Sulla prima pagina del New York Times di ieri, la foto a colori di Giovanni XXIII e Giovanni Paolo II. Due papi molto diversi fra loro, fatti santi insieme nell’intento, spiega il giornale, di superare le divisioni della Chiesa e riconciliare la sua componente progressista con quella reazionaria. Come sempre, i media al servizio del capitalismo liberista vogliono far credere che il compromesso e la pacificazione siano neutri, super partes: lo scopo della democrazia non sarebbe insomma promuovere cambiamenti bensì lasciare le cose come sono. È la tipica visione conservatrice: tutto si equivale ed è rispettabile, destra e sinistra, individualismo e solidarietà, pregiudizio e ragione, miliardari e lavoratori, per cui nulla può essere fatto per modificare la situazione data e gli unici obiettivi accettabili sono l’ecumenismo e la tolleranza. Lo status quo viene così sacralizzato: qualsiasi critica a esso diventa un’eresia e qualsiasi ribellione un atto terroristico.
Ma Gesù aveva detto: “Sono venuto a dividere il figlio dal padre” (Matteo 10,35). A separare le generazioni, ossia a cambiare il mondo. Non nel senso di promuovere l’odio bensì di riconoscere che la conquista della giustizia e dell’eguaglianza possono solo avvenire attraverso la lotta, l’impegno. Provare a rinnovare la società implica inevitabilmente la creazione di una frattura fra chi aspiri a liberarsi dalle catene dello sfruttamento, della discriminazione e della miseria, e chi invece intenda mantenere a ogni costo i propri privilegi e le proprie abitudini.

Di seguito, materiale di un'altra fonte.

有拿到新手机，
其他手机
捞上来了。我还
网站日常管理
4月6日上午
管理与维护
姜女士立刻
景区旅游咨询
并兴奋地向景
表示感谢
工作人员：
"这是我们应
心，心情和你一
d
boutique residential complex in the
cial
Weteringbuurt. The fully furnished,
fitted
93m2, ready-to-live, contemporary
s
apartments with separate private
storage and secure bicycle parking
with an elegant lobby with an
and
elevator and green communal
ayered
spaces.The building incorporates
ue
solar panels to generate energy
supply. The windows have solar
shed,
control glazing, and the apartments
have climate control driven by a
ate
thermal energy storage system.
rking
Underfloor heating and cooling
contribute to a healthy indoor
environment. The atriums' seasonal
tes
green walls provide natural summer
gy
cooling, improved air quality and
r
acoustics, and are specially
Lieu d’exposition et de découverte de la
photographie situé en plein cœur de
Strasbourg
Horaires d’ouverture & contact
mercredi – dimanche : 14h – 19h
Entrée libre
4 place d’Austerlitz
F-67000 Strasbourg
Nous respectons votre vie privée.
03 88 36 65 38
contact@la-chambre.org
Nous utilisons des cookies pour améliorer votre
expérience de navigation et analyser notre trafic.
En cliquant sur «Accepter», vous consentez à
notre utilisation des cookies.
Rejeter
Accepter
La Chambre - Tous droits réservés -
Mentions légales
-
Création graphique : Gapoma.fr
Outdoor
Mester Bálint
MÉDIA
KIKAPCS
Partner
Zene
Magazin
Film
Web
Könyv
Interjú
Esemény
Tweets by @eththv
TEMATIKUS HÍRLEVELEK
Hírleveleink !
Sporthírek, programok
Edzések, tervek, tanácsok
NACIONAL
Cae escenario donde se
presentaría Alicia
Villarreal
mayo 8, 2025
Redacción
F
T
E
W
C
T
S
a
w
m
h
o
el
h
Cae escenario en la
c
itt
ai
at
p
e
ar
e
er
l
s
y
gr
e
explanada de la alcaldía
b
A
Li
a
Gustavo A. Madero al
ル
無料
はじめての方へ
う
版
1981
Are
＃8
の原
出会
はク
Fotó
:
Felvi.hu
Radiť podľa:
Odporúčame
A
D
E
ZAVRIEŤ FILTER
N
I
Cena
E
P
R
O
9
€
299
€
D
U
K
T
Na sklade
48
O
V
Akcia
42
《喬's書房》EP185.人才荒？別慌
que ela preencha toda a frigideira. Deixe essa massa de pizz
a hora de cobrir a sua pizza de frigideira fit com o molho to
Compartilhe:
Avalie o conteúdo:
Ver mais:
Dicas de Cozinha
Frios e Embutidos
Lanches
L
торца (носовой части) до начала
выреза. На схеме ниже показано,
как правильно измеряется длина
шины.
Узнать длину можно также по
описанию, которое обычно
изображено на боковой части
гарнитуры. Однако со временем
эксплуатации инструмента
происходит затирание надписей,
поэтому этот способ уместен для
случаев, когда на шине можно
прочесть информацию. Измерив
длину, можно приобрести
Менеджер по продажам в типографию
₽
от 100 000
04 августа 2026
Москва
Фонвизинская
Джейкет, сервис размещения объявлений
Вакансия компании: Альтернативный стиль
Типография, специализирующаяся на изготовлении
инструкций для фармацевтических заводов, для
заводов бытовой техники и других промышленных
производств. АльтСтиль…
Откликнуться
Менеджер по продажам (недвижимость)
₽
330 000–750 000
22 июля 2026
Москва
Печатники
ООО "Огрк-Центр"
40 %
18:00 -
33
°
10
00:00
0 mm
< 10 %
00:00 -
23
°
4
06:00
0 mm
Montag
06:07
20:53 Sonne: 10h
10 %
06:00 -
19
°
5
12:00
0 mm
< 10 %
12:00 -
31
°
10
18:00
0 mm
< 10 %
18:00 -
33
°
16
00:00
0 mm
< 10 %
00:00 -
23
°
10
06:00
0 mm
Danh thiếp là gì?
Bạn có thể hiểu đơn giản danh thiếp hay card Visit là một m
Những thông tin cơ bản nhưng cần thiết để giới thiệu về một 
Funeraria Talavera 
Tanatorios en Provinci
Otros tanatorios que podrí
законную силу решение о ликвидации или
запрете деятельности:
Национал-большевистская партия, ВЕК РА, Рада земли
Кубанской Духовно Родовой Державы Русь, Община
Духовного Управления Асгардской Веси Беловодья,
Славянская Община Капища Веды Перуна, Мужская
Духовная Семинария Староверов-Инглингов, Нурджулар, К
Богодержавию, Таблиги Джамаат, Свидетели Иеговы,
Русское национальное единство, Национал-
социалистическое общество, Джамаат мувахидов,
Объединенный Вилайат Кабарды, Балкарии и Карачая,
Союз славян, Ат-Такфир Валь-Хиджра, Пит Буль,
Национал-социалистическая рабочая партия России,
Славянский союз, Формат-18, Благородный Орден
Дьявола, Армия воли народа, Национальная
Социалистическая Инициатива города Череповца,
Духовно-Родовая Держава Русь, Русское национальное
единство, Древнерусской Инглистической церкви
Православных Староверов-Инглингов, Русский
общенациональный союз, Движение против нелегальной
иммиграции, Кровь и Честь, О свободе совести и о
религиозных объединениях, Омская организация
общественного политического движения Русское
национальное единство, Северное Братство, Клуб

“Non sono venuto a portare la pace ma la spada”: una frase poco citata dai buonisti, che preferiscono far credere che il conflitto sia un male in sé, come la rivoluzione; e che l’unica cosa buona o sensata da fare sia porgere l’altra guancia. No. La vera violenza non nasce dalla differenza o dalla divisione: al contrario, dalla forzata omogeneità di idee e comportamenti.
Mi pare che i discorsi e gli atteggiamenti di papa Francesco mostrino che anche lui sia consapevole che l’umanità non possa più permettersi rassegnazione e ignavia: che anche lui si renda conto che la passività nei confronti dei potenti e dei ricchi ci stia conducendo alla catastrofe ambientale e sociale, alla fine della civiltà. E tuttavia questa doppia santificazione mostra quanto sia difficile affrancarsi dall’ideologia del neocapitalismo, diffusa e resa egemonica dai suoi media. Purtroppo la Chiesa che ha proclamato santi Angelo Roncalli e Karol Wojtyla non è la Chiesa di Roncalli e neppure quella di Bergoglio: è la Chiesa liberista nata, come spiegava su Time nel 1992 un articolo di Carl Bernstein (uno dei due reporter del Watergate), dalla santa alleanza contro il socialismo stretta da Reagan e Giovanni Paolo II.
I quali, entrambi, avevano eccezionali capacità mediatiche e comunicative: ma indirizzate a un’enorme massa di singoli individui, solo momentaneamente riscattati dalla solitudine a cui li aveva costretti la sistematica distruzione delle loro comunità e soprattutto dei loro sogni di emancipazione collettiva.